Disse o ratinho: “Minha
história é longa e triste!”. Ouvirás isso milhares de vezes. Como ouvirás a
terrível variante: “Minha vida daria um romance!”. Sobretudo dos homens. Uns
chatos irremediáveis, Maria.
Os milagres sempre
acontecem na vida de cada um e na vida de todos. Mas, ao contrário do que se
pensa, os melhores e mais fundos milagres
não acontecem de repente, mas devagar, muito devagar. Quero dizer o
seguinte: a palavra depressão cairá de moda mais cedo ou mais tarde. Como
talvez seja mais tarde, prepara-te para a visita do monstro. E não se
desesperes ao triste pensamento de Alice: “Devo estar diminuindo de novo”. Em
algum lugar há cogumelos que nos fazem crescer novamente.
Escuta essa parábola
perfeita: Alice tinha diminuído tanto de tamanho que tomou um camundongo por um
hipopótamo. Isso acontece muito, Mariazinha. Mas não sejamos ingênuos, pois o
contrário também acontece.
E é um outro escritor
inglês que nos fala mais ou menos assim: o camundongo que expulsamos ontem
passou a ser hoje um terrível rinoceronte. É isso mesmo.
A alma da gente é uma
máquina complicada que produz durante a vida uma quantidade imensa de
camundongos que parecem hipopótamos e de rinocerontes que parecem camundongos.

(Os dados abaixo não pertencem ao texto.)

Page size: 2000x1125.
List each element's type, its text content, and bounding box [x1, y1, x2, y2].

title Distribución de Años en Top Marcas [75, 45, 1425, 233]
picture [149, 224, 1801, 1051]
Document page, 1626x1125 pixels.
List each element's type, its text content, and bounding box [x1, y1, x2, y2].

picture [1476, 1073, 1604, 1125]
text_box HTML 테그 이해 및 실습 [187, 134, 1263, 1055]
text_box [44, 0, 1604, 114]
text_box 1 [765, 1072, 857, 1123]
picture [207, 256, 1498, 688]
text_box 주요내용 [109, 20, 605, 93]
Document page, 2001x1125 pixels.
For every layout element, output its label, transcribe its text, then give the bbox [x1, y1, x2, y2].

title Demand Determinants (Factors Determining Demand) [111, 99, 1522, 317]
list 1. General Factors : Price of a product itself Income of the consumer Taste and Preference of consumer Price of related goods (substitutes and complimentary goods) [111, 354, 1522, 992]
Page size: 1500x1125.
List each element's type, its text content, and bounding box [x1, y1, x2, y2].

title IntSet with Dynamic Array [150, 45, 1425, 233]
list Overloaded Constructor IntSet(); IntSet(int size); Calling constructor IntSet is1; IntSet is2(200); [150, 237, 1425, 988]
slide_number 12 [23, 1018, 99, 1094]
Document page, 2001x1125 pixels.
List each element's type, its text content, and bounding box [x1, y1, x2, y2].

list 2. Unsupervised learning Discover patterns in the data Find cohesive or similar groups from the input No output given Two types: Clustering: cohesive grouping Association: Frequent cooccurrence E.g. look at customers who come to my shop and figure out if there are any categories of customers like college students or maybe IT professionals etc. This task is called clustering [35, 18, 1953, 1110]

O jeito é rir no caso da primeira confusão e ficar bem disposto para enfrentar
o rinoceronte que entrou em nossos domínios disfarçado de camundongo. E como
tomar o pequeno por grande e o grande por pequeno é sempre meio cômico, nunca
devemos perder o bom humor.
Toda pessoa deve ter
três caixas para guardar humor: uma caixa grande, para o humor mais ou menos
barato, que a gente gasta na rua com os outros; uma caixa média para o humor
que a gente precisa ter quando está sozinho, para perdoares a ti mesma, para
rires de ti mesma; e por fim, uma caixinha preciosa, muito escondida, para as
grandes ocasiões.
Chamo de “grandes
ocasiões” os momentos perigosos em que estamos cheios de dor ou de vaidade; em
que sofremos a tentação de achar que fracassamos ou triunfamos; em que nos
sentimos umas drogas ou muito bacanas. Cuidado Maria, com as grandes ocasiões.
Por fim, uma palavra de
bolso: às vezes uma pessoa se abandona de tal forma ao sofrimento, com uma tal
complacência, que tem medo de não poder sair de lá.
A dor também tem seu
feitiço, e este se vira contra o enfeitiçado. Por isso Alice, depois de ter
chorado um lago, pensava: “Agora serei castigada, afogando-me em minhas
próprias lágrimas”.
Conclusão: a própria dor
deve ter a sua medida. É feio, é imodesto, é vão, é perigoso ultrapassarmos a
fronteira de nossa própria dor, Maria da Graça.